# Le Champion Ti Team Fitting Advice 56 or 59



## glfguy8 (Mar 21, 2013)

I'm about to purchase a Le Champion Team Ti frameset, but could use a little advice on fitting. I'm 6' 2" tall and my inseam is 35" 

I ran all my measurements through the Competitive Cyclist Fit Calculator and it recommends a seat tube length that's in the range of the 59, but the recommended top tube length fits more squarely in the range of the 56.

I know that top tube length is typically the most important factor in a good fit, but 56 just seems small. Any thoughts?


----------



## bobmcee (Aug 29, 2012)

I bought the Le Champion Ti back in Oct, I have about 1000 mi on it, and even had a fitting done a few months ago.

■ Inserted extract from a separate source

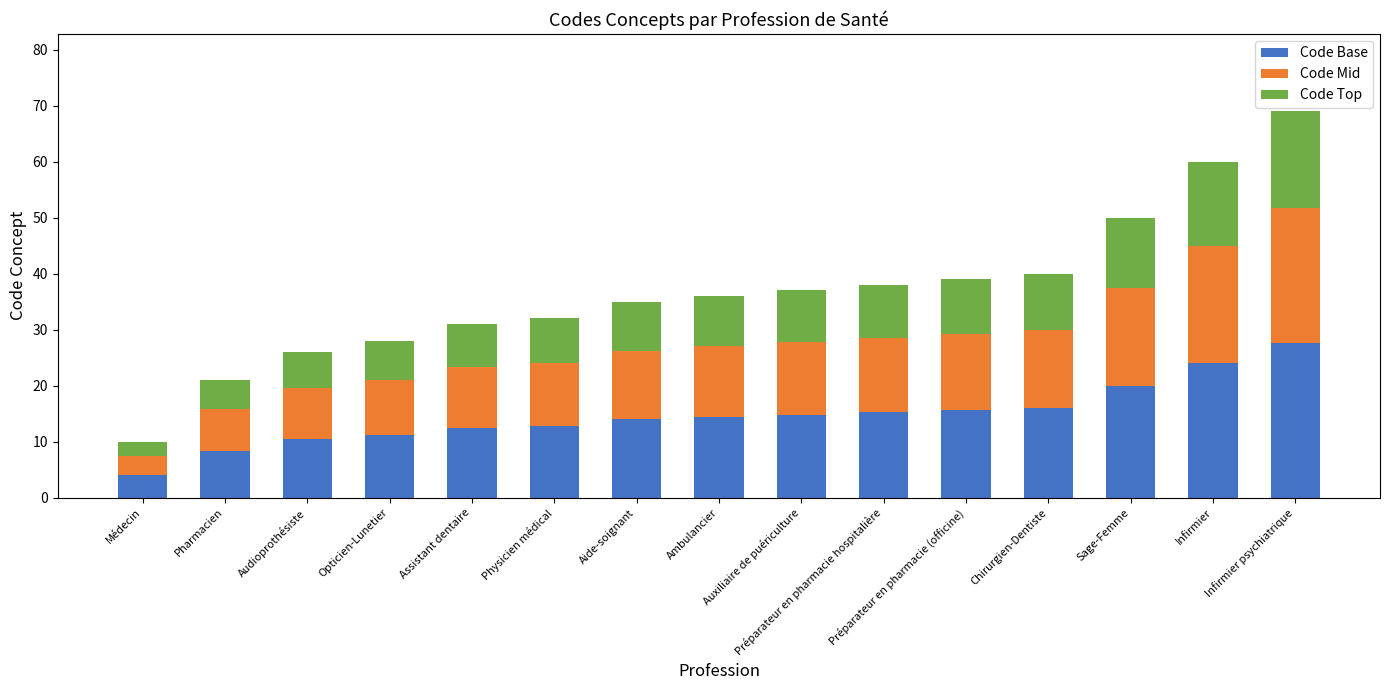

What is the minimum value for Code Base?

4.0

I bought the 56 cm, and I am 6' with a 32in inseam. I have all the spacers below the stem (stem all the way up) and changed the stem to a 100mm, flipped up.

Based on that, and that your are 6'2, I would think that the 59 is a better choice for you.


----------



## JasonB176 (Aug 18, 2011)

FWIW, I'm 5'8" and debated the sizing too, mainly between the 51 and 53 (see my thread in this subforum) and am definitely happy with my decision to get the 53. It might be slighly on the big size but I like the fit.


----------



## glfguy8 (Mar 21, 2013)

Thanks for the responses. I think I'm leaning toward the 59. 

I know it's just paranoia, but this is my fist bike with a carbon steerer, and I'd like to keep the number of spacers below the stem to a minimum if possible.


----------



## Torelli4 (Mar 1, 2005)

Hope this doesn't mess you up. I'm 5'11" with a 35.25" inseam. The 56cm was a perfect fit for me. My upper body was a little shorter so I used a 90mm stem.


----------